Rewrite every line of the records below as a JSON list of strings, one string per line. Skip blank lines and leave the pictures out.

- [Collected data]:
◆ ◆ ◆ ◆

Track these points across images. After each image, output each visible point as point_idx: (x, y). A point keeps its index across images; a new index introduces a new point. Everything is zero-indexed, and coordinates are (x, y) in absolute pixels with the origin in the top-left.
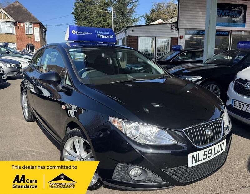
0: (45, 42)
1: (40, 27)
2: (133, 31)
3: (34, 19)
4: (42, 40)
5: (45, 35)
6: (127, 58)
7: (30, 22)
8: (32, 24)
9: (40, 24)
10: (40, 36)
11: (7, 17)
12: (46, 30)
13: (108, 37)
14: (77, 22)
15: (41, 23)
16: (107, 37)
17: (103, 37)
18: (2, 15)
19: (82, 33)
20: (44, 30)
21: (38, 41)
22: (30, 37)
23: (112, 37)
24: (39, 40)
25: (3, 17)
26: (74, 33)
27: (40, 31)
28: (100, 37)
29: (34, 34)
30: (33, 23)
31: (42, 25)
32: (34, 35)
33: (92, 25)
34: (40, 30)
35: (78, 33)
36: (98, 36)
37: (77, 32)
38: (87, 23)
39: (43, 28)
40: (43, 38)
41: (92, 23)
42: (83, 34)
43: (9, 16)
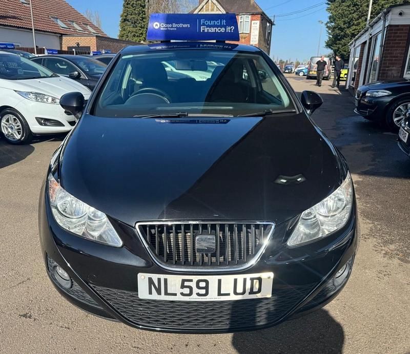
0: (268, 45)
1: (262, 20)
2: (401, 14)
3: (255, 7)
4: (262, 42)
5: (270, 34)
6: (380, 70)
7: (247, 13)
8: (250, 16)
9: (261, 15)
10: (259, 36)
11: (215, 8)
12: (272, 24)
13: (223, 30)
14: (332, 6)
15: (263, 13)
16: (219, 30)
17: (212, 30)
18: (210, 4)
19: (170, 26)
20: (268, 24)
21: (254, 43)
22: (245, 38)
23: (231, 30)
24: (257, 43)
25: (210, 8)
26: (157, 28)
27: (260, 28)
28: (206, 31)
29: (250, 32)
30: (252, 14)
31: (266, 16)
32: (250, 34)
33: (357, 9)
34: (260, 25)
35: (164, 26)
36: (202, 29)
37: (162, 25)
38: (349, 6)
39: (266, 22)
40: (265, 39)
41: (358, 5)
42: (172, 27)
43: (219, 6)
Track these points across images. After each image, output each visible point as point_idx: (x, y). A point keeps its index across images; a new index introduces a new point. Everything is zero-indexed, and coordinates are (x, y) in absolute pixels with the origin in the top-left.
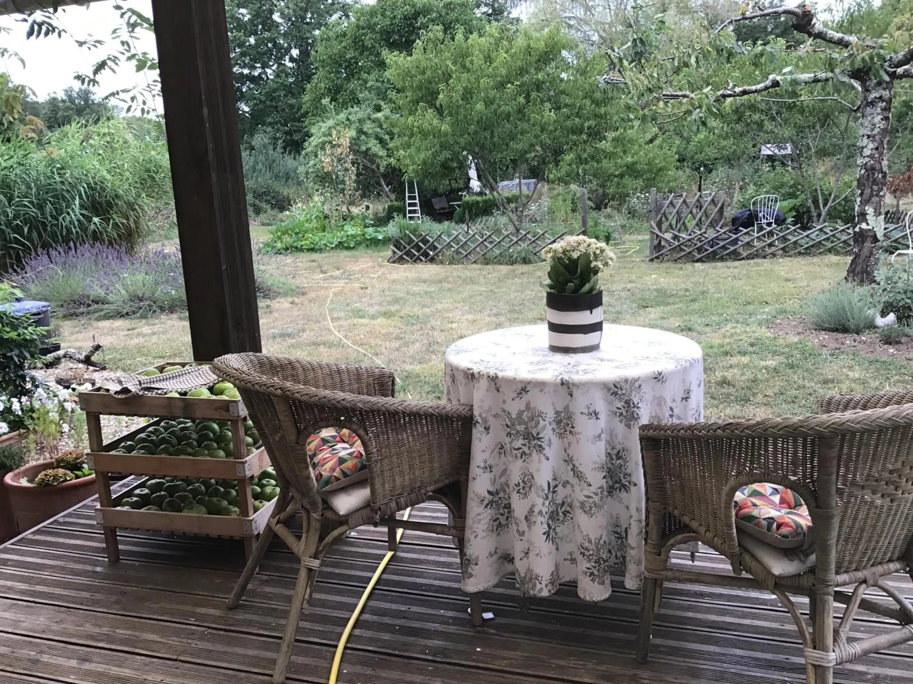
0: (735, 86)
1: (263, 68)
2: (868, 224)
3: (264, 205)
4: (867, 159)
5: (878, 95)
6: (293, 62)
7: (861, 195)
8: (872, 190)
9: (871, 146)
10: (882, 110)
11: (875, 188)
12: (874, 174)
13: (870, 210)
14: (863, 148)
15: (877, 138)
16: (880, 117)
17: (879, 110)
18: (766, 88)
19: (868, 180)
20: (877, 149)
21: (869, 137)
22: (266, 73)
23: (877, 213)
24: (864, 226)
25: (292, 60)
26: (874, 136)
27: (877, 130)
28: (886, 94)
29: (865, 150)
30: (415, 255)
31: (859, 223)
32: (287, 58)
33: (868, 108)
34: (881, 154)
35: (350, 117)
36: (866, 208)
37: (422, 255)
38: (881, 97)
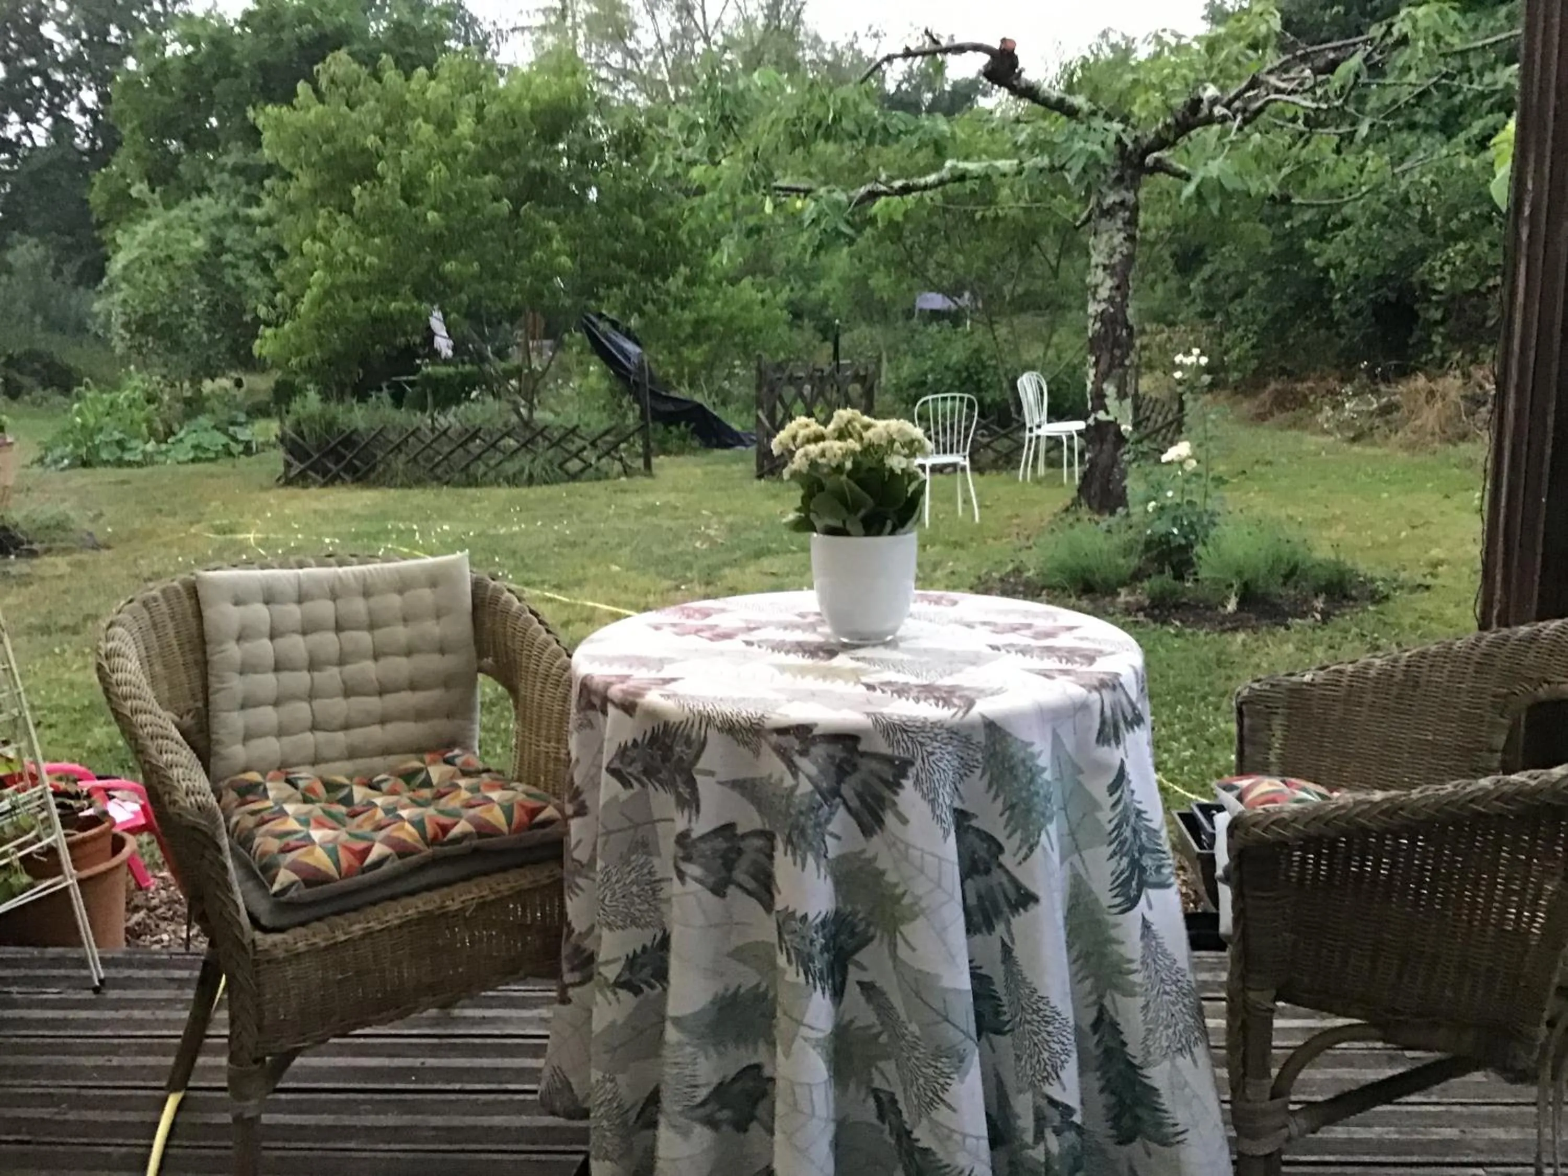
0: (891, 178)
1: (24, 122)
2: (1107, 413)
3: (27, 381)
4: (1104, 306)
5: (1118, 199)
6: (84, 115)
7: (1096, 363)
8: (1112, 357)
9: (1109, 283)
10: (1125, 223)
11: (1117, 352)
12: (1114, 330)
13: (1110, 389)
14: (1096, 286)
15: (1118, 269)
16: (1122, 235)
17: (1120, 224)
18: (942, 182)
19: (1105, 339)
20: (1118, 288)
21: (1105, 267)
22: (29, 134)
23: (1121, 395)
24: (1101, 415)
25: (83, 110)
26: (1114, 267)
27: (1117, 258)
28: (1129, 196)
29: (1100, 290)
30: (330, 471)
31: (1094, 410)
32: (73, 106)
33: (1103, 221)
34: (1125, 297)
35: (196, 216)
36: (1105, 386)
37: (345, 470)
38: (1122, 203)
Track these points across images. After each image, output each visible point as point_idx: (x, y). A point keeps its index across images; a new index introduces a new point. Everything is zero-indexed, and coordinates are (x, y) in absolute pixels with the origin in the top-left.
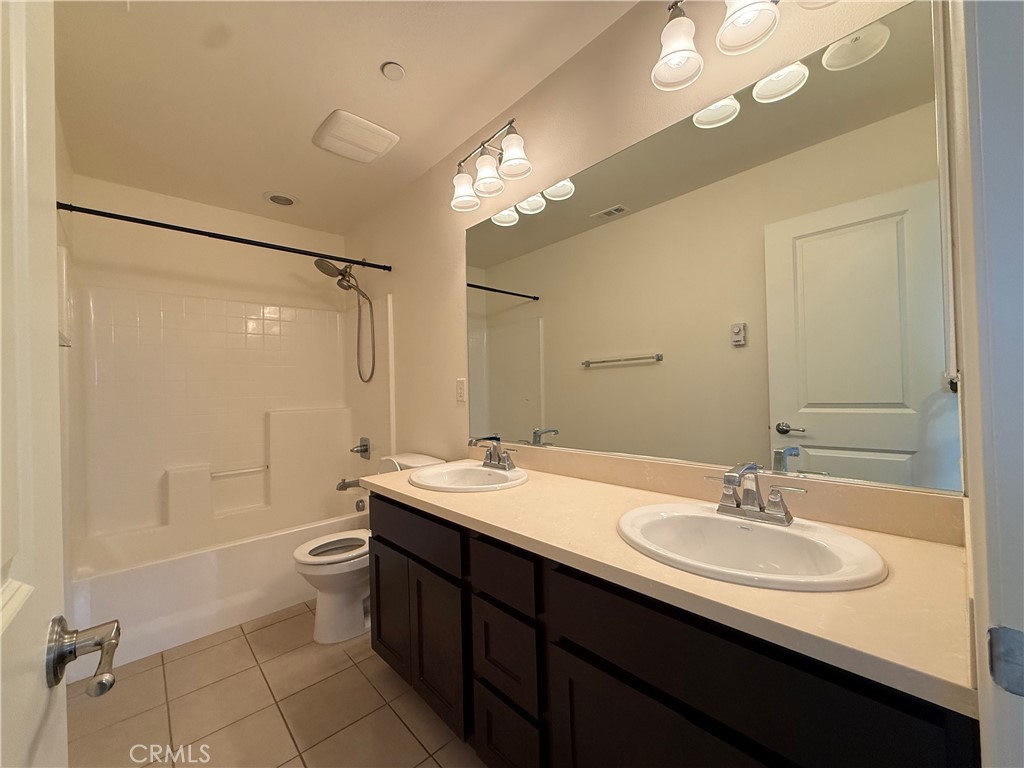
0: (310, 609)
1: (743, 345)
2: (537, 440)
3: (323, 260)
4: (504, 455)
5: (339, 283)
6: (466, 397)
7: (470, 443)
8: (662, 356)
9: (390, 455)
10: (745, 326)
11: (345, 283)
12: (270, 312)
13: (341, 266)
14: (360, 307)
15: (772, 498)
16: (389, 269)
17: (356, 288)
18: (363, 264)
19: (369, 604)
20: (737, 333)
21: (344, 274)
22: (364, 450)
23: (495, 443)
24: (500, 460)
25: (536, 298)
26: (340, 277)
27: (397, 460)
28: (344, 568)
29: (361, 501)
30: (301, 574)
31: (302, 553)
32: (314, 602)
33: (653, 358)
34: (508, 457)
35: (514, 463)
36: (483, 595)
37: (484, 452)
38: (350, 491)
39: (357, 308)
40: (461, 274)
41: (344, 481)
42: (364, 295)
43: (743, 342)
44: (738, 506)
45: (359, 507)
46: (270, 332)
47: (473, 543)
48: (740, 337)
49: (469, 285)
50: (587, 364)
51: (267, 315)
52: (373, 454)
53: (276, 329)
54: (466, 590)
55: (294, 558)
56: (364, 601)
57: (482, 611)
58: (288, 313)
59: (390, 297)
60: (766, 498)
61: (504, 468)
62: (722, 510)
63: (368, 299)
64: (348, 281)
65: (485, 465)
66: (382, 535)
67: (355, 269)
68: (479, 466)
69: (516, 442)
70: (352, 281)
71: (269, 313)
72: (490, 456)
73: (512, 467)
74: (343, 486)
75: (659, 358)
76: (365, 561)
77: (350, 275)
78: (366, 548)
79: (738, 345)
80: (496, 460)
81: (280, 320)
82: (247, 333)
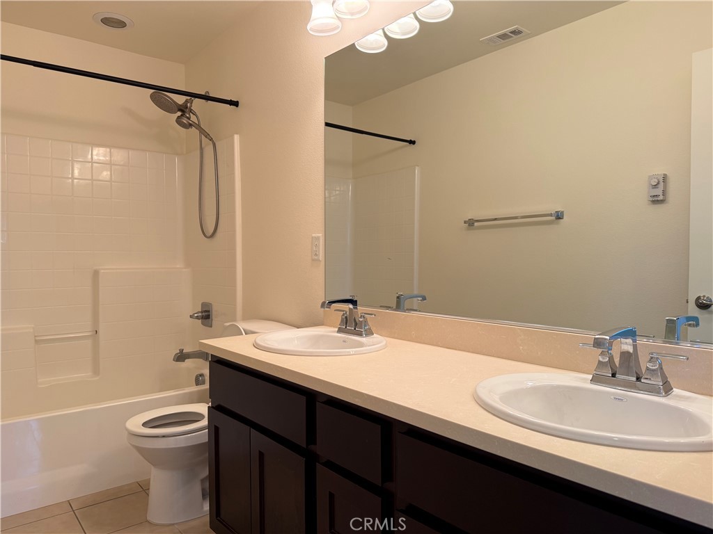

◆ ◆ ◆ ◆

- [Solution to this task]:
[
  "Track these points across images. After each image, output each visible point as point_idx: (x, y). A point keeps its index across images; a new index introduces a new point. Everything is zero-indexed, and coordinates are (x, y) in absolute pixels with the origin in the top-left.",
  "0: (45, 42)",
  "1: (40, 27)",
  "2: (133, 31)",
  "3: (34, 19)",
  "4: (42, 40)",
  "5: (45, 35)",
  "6: (127, 58)",
  "7: (30, 22)",
  "8: (32, 24)",
  "9: (40, 24)",
  "10: (40, 36)",
  "11: (7, 17)",
  "12: (46, 30)",
  "13: (108, 37)",
  "14: (77, 22)",
  "15: (41, 23)",
  "16: (107, 37)",
  "17: (103, 37)",
  "18: (2, 15)",
  "19: (82, 33)",
  "20: (44, 30)",
  "21: (38, 41)",
  "22: (30, 37)",
  "23: (112, 37)",
  "24: (39, 40)",
  "25: (3, 17)",
  "26: (74, 33)",
  "27: (40, 31)",
  "28: (100, 37)",
  "29: (34, 34)",
  "30: (33, 23)",
  "31: (42, 25)",
  "32: (34, 35)",
  "33: (92, 25)",
  "34: (40, 30)",
  "35: (78, 33)",
  "36: (98, 36)",
  "37: (77, 32)",
  "38: (87, 23)",
  "39: (43, 28)",
  "40: (43, 38)",
  "41: (92, 23)",
  "42: (83, 34)",
  "43: (9, 16)",
  "0: (268, 45)",
  "1: (262, 20)",
  "2: (401, 14)",
  "3: (255, 7)",
  "4: (262, 42)",
  "5: (270, 34)",
  "6: (380, 70)",
  "7: (247, 13)",
  "8: (250, 16)",
  "9: (261, 15)",
  "10: (259, 36)",
  "11: (215, 8)",
  "12: (272, 24)",
  "13: (223, 30)",
  "14: (332, 6)",
  "15: (263, 13)",
  "16: (219, 30)",
  "17: (212, 30)",
  "18: (210, 4)",
  "19: (170, 26)",
  "20: (268, 24)",
  "21: (254, 43)",
  "22: (245, 38)",
  "23: (231, 30)",
  "24: (257, 43)",
  "25: (210, 8)",
  "26: (157, 28)",
  "27: (260, 28)",
  "28: (206, 31)",
  "29: (250, 32)",
  "30: (252, 14)",
  "31: (266, 16)",
  "32: (250, 34)",
  "33: (357, 9)",
  "34: (260, 25)",
  "35: (164, 26)",
  "36: (202, 29)",
  "37: (162, 25)",
  "38: (349, 6)",
  "39: (266, 22)",
  "40: (265, 39)",
  "41: (358, 5)",
  "42: (172, 27)",
  "43: (219, 6)",
  "Track these points across images. After each image, output each visible point as point_idx: (x, y). A point keeps its index across images; a new index introduces a new point. Everything is zero-indexed, and coordinates are (x, y) in absolute pixels with the origin in the top-left.",
  "0: (735, 86)",
  "1: (263, 68)",
  "2: (868, 224)",
  "3: (264, 205)",
  "4: (867, 159)",
  "5: (878, 95)",
  "6: (293, 62)",
  "7: (861, 195)",
  "8: (872, 190)",
  "9: (871, 146)",
  "10: (882, 110)",
  "11: (875, 188)",
  "12: (874, 174)",
  "13: (870, 210)",
  "14: (863, 148)",
  "15: (877, 138)",
  "16: (880, 117)",
  "17: (879, 110)",
  "18: (766, 88)",
  "19: (868, 180)",
  "20: (877, 149)",
  "21: (869, 137)",
  "22: (266, 73)",
  "23: (877, 213)",
  "24: (864, 226)",
  "25: (292, 60)",
  "26: (874, 136)",
  "27: (877, 130)",
  "28: (886, 94)",
  "29: (865, 150)",
  "30: (415, 255)",
  "31: (859, 223)",
  "32: (287, 58)",
  "33: (868, 108)",
  "34: (881, 154)",
  "35: (350, 117)",
  "36: (866, 208)",
  "37: (422, 255)",
  "38: (881, 97)",
  "0: (891, 178)",
  "1: (24, 122)",
  "2: (1107, 413)",
  "3: (27, 381)",
  "4: (1104, 306)",
  "5: (1118, 199)",
  "6: (84, 115)",
  "7: (1096, 363)",
  "8: (1112, 357)",
  "9: (1109, 283)",
  "10: (1125, 223)",
  "11: (1117, 352)",
  "12: (1114, 330)",
  "13: (1110, 389)",
  "14: (1096, 286)",
  "15: (1118, 269)",
  "16: (1122, 235)",
  "17: (1120, 224)",
  "18: (942, 182)",
  "19: (1105, 339)",
  "20: (1118, 288)",
  "21: (1105, 267)",
  "22: (29, 134)",
  "23: (1121, 395)",
  "24: (1101, 415)",
  "25: (83, 110)",
  "26: (1114, 267)",
  "27: (1117, 258)",
  "28: (1129, 196)",
  "29: (1100, 290)",
  "30: (330, 471)",
  "31: (1094, 410)",
  "32: (73, 106)",
  "33: (1103, 221)",
  "34: (1125, 297)",
  "35: (196, 216)",
  "36: (1105, 386)",
  "37: (345, 470)",
  "38: (1122, 203)",
  "Track these points across images. After each image, output each visible point as point_idx: (x, y). A point keeps its index across images; a new index introduces a new point. Everything is zero-indexed, and coordinates are (x, y) in absolute pixels with the origin in the top-left.",
  "0: (310, 609)",
  "1: (743, 345)",
  "2: (537, 440)",
  "3: (323, 260)",
  "4: (504, 455)",
  "5: (339, 283)",
  "6: (466, 397)",
  "7: (470, 443)",
  "8: (662, 356)",
  "9: (390, 455)",
  "10: (745, 326)",
  "11: (345, 283)",
  "12: (270, 312)",
  "13: (341, 266)",
  "14: (360, 307)",
  "15: (772, 498)",
  "16: (389, 269)",
  "17: (356, 288)",
  "18: (363, 264)",
  "19: (369, 604)",
  "20: (737, 333)",
  "21: (344, 274)",
  "22: (364, 450)",
  "23: (495, 443)",
  "24: (500, 460)",
  "25: (536, 298)",
  "26: (340, 277)",
  "27: (397, 460)",
  "28: (344, 568)",
  "29: (361, 501)",
  "30: (301, 574)",
  "31: (302, 553)",
  "32: (314, 602)",
  "33: (653, 358)",
  "34: (508, 457)",
  "35: (514, 463)",
  "36: (483, 595)",
  "37: (484, 452)",
  "38: (350, 491)",
  "39: (357, 308)",
  "40: (461, 274)",
  "41: (344, 481)",
  "42: (364, 295)",
  "43: (743, 342)",
  "44: (738, 506)",
  "45: (359, 507)",
  "46: (270, 332)",
  "47: (473, 543)",
  "48: (740, 337)",
  "49: (469, 285)",
  "50: (587, 364)",
  "51: (267, 315)",
  "52: (373, 454)",
  "53: (276, 329)",
  "54: (466, 590)",
  "55: (294, 558)",
  "56: (364, 601)",
  "57: (482, 611)",
  "58: (288, 313)",
  "59: (390, 297)",
  "60: (766, 498)",
  "61: (504, 468)",
  "62: (722, 510)",
  "63: (368, 299)",
  "64: (348, 281)",
  "65: (485, 465)",
  "66: (382, 535)",
  "67: (355, 269)",
  "68: (479, 466)",
  "69: (516, 442)",
  "70: (352, 281)",
  "71: (269, 313)",
  "72: (490, 456)",
  "73: (512, 467)",
  "74: (343, 486)",
  "75: (659, 358)",
  "76: (365, 561)",
  "77: (350, 275)",
  "78: (366, 548)",
  "79: (738, 345)",
  "80: (496, 460)",
  "81: (280, 320)",
  "82: (247, 333)"
]